AUSGANGSTEXT:
Wie sexueller Missbrauch die eigene Sexualität beeinflusst

– von Susanne und Johann Scharf

Ich war drei Jahre alt und zu Besuch bei unserem Nachbarn. Da war ich öfter, die Familie war mir vertraut. Aber dieses Mal sagte er diesen komischen Satz zu mir: „Das darfst du aber nicht deiner Mama erzählen!“ – Tja, was macht ein kleines Mädchen dann als erstes? Es rennt zur Mama und erzählt …

Was in der Situation passiert ist?
Ich weiß es nicht – es ist in meinem Unterbewusstsein vergraben. Aber ich weiß, dass es zu einer Gerichtsverhandlung wegen sexuellem Missbrauch kam und die Beziehung zu den Nachbarn abgebrochen wurde. Das war „meine Geschichte“. Ich bin damit aufgewachsen und es schien mir nicht schlimm zu sein. Es war „normal“, keine große Sache und ich habe diese „Episode“ einfach vergessen.

Der Einfluss meiner sexuellen Lerngeschichte
Als Teenager hatte ich wenig „Hunger“ nach Sexualität. Zärtlichkeit und Nähe wollte ich schon. Mehr eigentlich nicht. Aber meine Freunde erklärten mir, das würde halt dazu gehören … Von meiner Mutter hörte ich: „Sex ist was für Männer, das musst du halt über dich ergehen lassen.“ – So hatte sie es selbst erlebt und so habe ich es von ihr übernommen. Ich habe mich benutzen lassen.

Mit 20 hatte ich mehrere tief verletzende Männergeschichten hinter mir. Meine Selbstachtung war völlig im Eimer und in einer tiefen Krise wagte ich ein Gebet:

Gott, ich glaube ja nicht, dass es dich gibt, aber falls es dich doch geben sollte, dann könnte ich jetzt deine Hilfe gebrauchen.

Das war der Anfang eines völlig neuen Lebens. Gott hat mir geholfen. Jesus ist mir begegnet und berührte mein Herz.

DIE AUFGABE:
Beantworte bitte mithilfe des Ausgangstexts diese Fragen:
1. Wie alt war die erzählende Person beim Besuch bei dem Nachbarn?
2. Wozu kam es nach diesem Besuch?
3. Welchen Satz über Sex hörte die erzählende Person von ihrer Mutter?
Die Einträge werden hier nicht gebraucht.

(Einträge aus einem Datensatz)
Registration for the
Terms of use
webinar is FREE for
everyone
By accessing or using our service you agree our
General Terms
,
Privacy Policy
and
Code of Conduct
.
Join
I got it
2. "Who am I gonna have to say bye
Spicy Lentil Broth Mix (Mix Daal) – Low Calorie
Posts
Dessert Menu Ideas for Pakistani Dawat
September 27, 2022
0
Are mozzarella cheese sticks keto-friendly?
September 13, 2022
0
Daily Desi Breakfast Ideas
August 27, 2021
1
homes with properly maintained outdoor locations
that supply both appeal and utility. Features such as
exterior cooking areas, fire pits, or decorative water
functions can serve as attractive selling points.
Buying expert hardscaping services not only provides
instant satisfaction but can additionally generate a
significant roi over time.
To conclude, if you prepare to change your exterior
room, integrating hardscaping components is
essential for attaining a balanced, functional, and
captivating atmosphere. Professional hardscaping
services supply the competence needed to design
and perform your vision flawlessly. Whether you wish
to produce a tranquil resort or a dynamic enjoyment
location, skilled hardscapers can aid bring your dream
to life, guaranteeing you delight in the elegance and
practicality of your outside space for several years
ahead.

* * *

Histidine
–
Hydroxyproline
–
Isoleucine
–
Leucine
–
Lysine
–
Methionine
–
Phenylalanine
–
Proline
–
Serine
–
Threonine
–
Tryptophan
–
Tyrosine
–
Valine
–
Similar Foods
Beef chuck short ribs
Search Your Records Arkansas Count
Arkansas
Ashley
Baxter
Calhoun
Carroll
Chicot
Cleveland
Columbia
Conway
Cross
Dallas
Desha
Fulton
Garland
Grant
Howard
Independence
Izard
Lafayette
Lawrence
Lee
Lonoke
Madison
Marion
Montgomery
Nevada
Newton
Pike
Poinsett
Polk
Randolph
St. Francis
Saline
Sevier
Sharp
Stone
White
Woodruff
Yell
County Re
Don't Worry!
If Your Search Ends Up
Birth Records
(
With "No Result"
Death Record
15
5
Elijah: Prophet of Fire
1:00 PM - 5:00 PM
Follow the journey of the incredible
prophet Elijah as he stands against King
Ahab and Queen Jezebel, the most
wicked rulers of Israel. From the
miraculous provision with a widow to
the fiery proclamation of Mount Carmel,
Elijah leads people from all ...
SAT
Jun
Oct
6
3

* * *

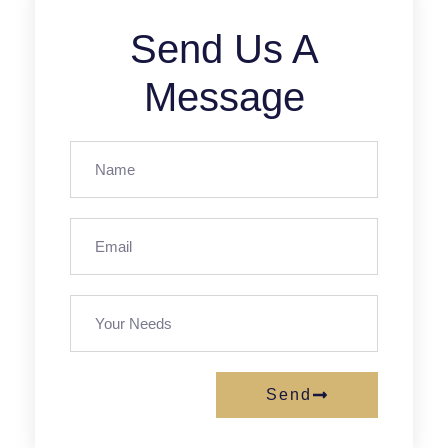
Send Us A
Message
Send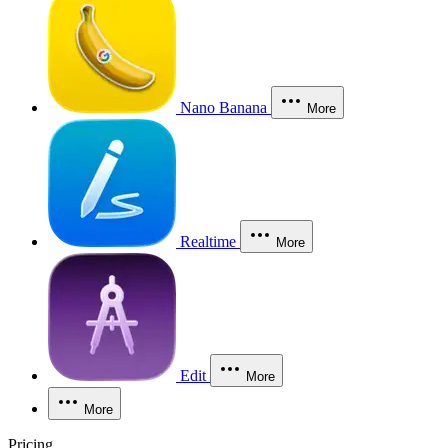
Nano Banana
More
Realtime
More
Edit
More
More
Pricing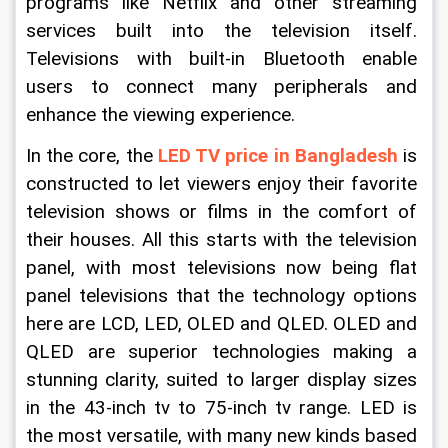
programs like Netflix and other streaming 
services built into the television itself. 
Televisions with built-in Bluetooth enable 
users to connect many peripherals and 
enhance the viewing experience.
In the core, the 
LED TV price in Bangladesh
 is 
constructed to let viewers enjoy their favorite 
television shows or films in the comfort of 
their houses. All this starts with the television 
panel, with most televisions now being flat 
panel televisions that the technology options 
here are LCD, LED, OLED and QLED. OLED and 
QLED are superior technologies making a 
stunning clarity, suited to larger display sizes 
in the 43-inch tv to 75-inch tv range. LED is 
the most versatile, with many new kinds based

DEINE ANTWORT:
1. Drei Jahre alt.
2. Es kam zu einer Gerichtsverhandlung wegen sexuellem Missbrauch, und die Beziehung zu den Nachbarn wurde abgebrochen.
3. „Sex ist was für Männer, das musst du halt über dich ergehen lassen.“